→ TASK DETAILS: Output the records below verbatim, minus the pictures.

(Change listing data)
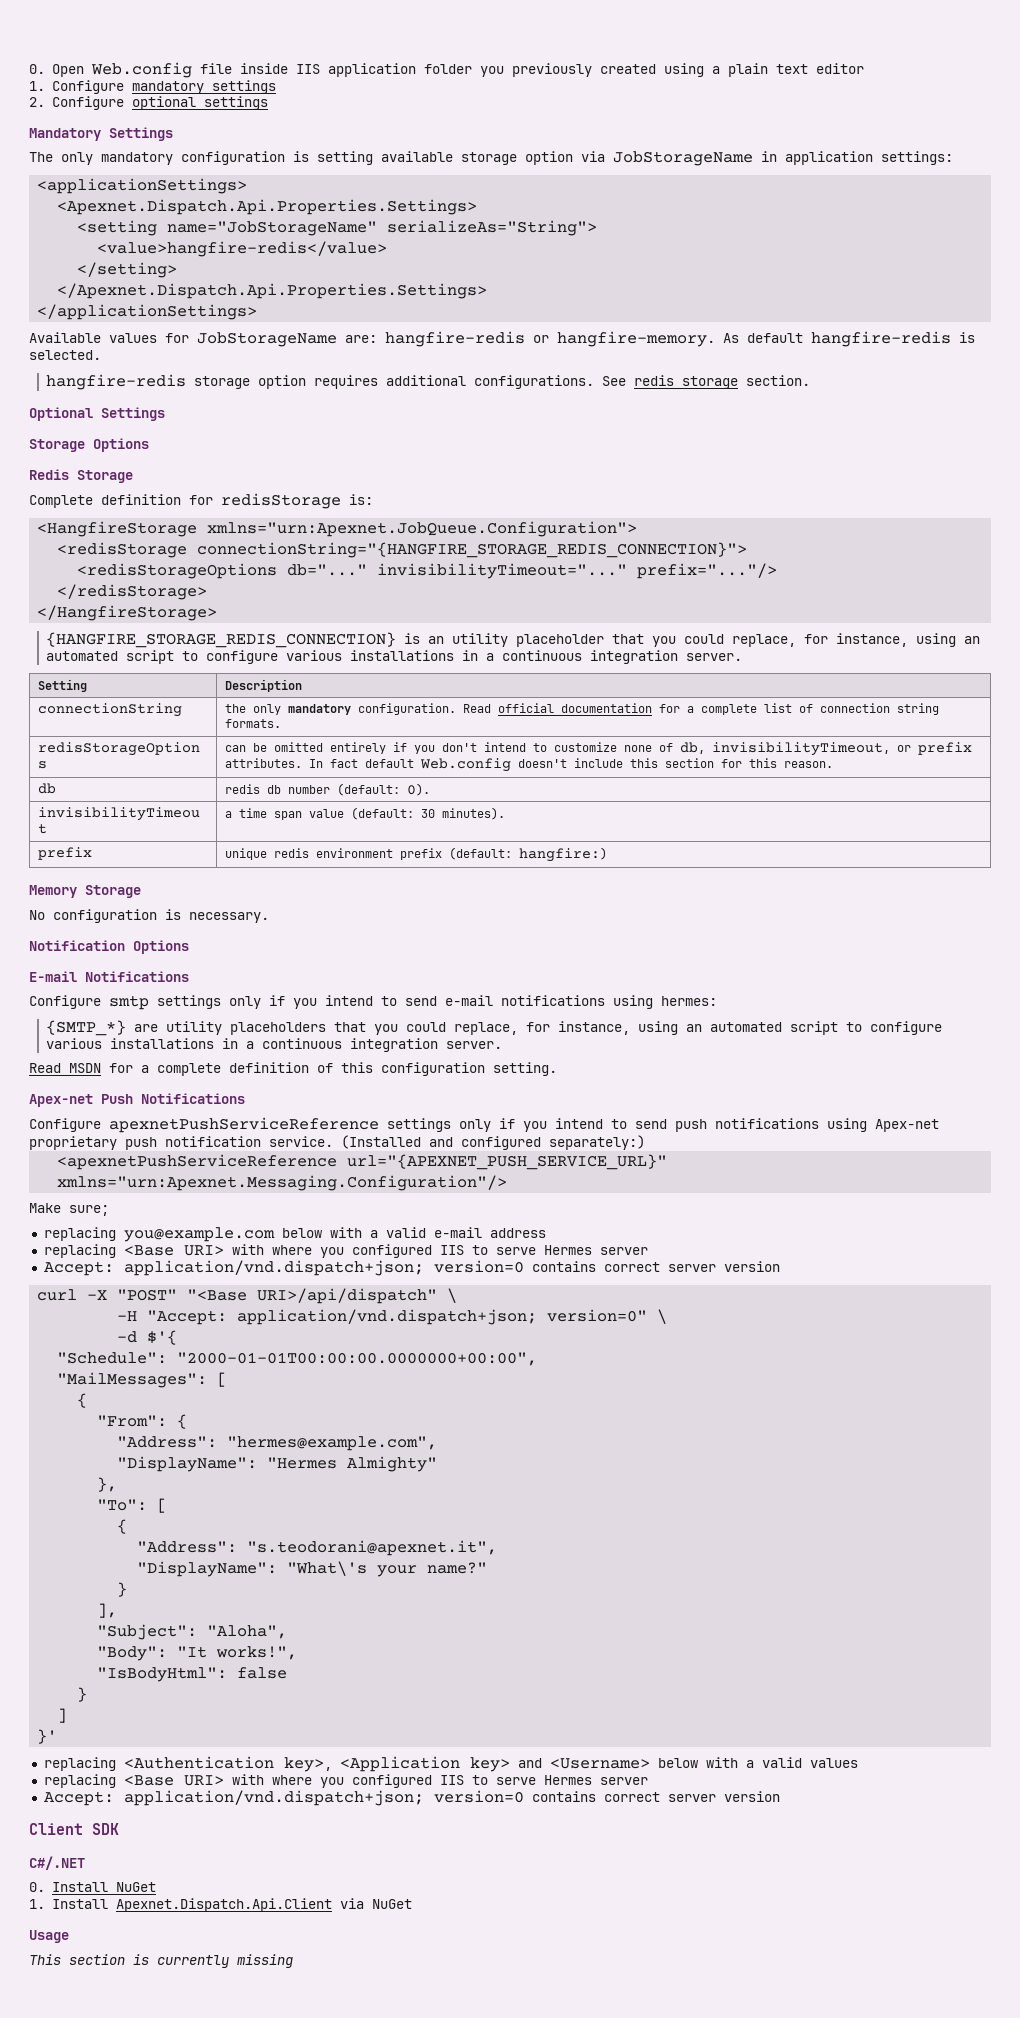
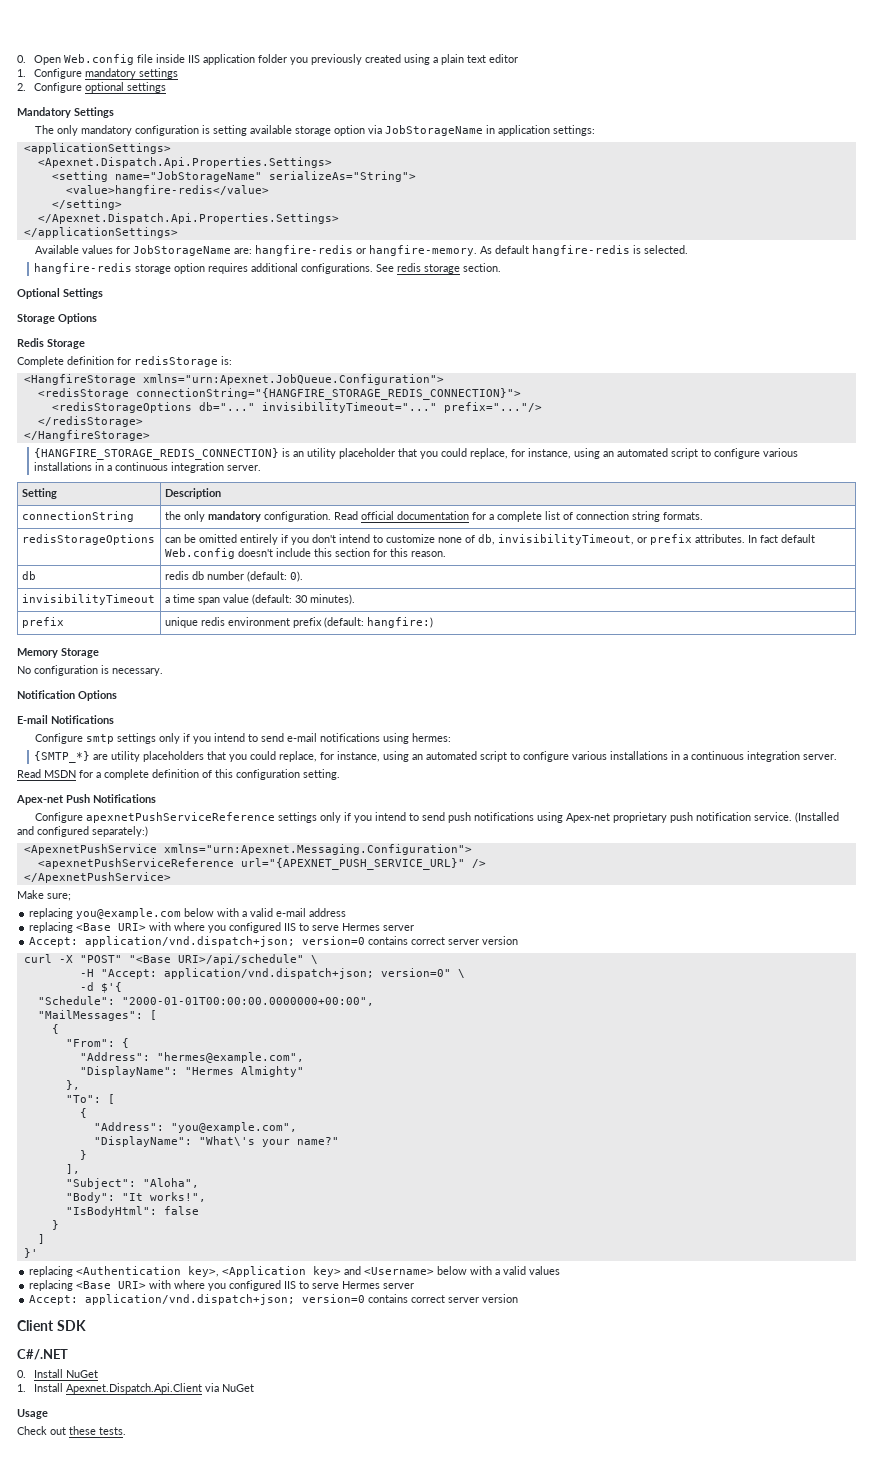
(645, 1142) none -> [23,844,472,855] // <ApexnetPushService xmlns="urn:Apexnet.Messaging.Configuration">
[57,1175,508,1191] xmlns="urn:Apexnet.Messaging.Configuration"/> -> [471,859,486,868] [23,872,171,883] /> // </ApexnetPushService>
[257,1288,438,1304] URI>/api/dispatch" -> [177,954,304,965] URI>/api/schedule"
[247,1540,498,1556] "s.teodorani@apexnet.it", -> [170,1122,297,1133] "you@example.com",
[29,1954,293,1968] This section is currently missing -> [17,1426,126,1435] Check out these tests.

→ PROBLEM SOLUTION:
(645, 1142) none -> [23,844,472,855] // <ApexnetPushService xmlns="urn:Apexnet.Messaging.Configuration">
[57,1175,508,1191] xmlns="urn:Apexnet.Messaging.Configuration"/> -> [471,859,486,868] [23,872,171,883] /> // </ApexnetPushService>
[257,1288,438,1304] URI>/api/dispatch" -> [177,954,304,965] URI>/api/schedule"
[247,1540,498,1556] "s.teodorani@apexnet.it", -> [170,1122,297,1133] "you@example.com",
[29,1954,293,1968] This section is currently missing -> [17,1426,126,1435] Check out these tests.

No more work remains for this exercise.